● **Work instructions**
Unless it is a picture, every line from the start of the entries through the line with "- Build YYYY-MM parser with validation" must be retyped exactly.

● **Record set**

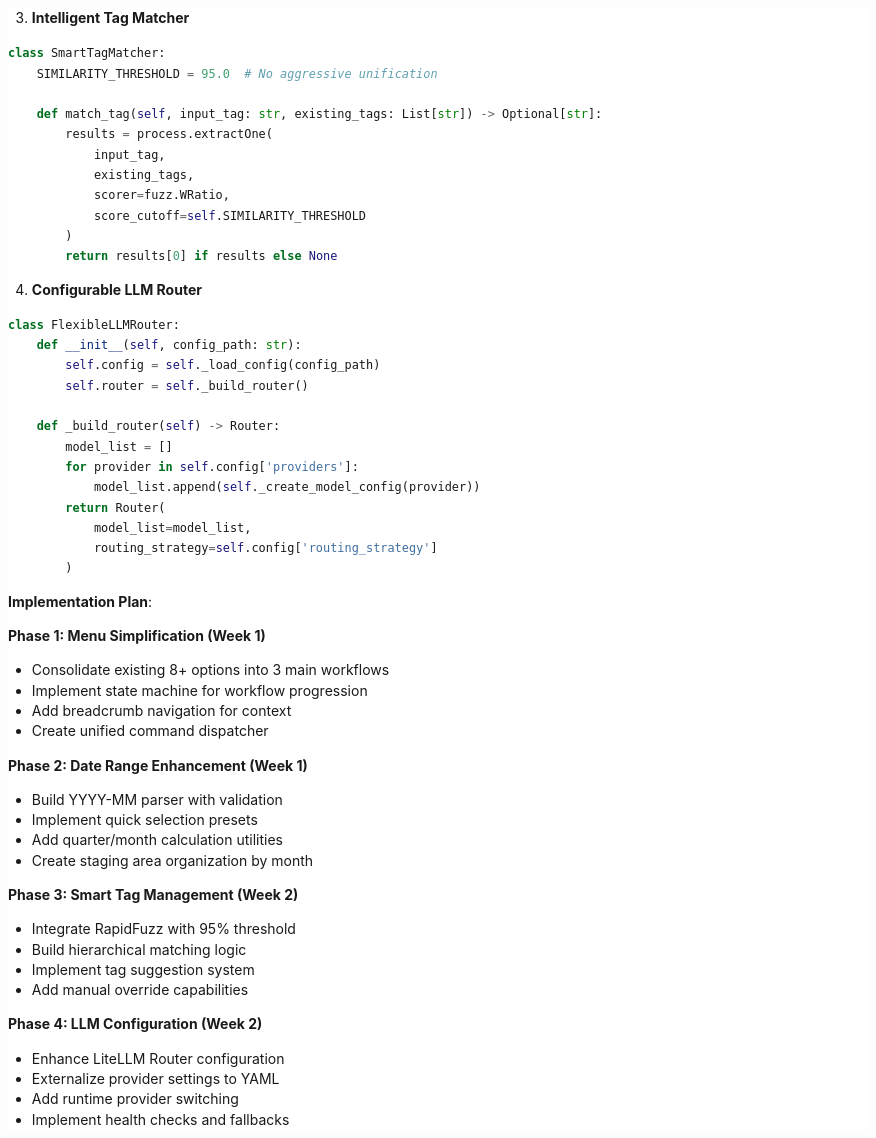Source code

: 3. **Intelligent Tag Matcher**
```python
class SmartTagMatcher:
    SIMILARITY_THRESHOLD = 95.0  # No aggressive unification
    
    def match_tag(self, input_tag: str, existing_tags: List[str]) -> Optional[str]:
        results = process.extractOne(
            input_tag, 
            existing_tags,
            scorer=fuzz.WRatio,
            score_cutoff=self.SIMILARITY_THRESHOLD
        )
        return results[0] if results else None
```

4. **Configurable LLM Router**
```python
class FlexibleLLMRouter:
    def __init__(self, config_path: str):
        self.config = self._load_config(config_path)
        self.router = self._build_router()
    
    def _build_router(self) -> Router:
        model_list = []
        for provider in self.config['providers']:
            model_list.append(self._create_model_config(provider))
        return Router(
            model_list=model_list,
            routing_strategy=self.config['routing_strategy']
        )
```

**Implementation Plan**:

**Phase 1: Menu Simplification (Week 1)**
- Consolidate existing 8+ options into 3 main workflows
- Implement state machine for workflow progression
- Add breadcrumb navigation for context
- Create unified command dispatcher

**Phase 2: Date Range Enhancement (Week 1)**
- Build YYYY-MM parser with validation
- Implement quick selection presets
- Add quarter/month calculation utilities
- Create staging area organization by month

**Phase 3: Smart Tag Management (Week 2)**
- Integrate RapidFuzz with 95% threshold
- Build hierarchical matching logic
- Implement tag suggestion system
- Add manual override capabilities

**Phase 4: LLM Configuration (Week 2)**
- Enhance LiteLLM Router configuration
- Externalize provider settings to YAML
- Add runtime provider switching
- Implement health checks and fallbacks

● **Finished exercise**
Source code

: 3. **Intelligent Tag Matcher**
```python
class SmartTagMatcher:
    SIMILARITY_THRESHOLD = 95.0  # No aggressive unification
    
    def match_tag(self, input_tag: str, existing_tags: List[str]) -> Optional[str]:
        results = process.extractOne(
            input_tag, 
            existing_tags,
            scorer=fuzz.WRatio,
            score_cutoff=self.SIMILARITY_THRESHOLD
        )
        return results[0] if results else None
```

4. **Configurable LLM Router**
```python
class FlexibleLLMRouter:
    def __init__(self, config_path: str):
        self.config = self._load_config(config_path)
        self.router = self._build_router()
    
    def _build_router(self) -> Router:
        model_list = []
        for provider in self.config['providers']:
            model_list.append(self._create_model_config(provider))
        return Router(
            model_list=model_list,
            routing_strategy=self.config['routing_strategy']
        )
```

**Implementation Plan**:

**Phase 1: Menu Simplification (Week 1)**
- Consolidate existing 8+ options into 3 main workflows
- Implement state machine for workflow progression
- Add breadcrumb navigation for context
- Create unified command dispatcher

**Phase 2: Date Range Enhancement (Week 1)**
- Build YYYY-MM parser with validation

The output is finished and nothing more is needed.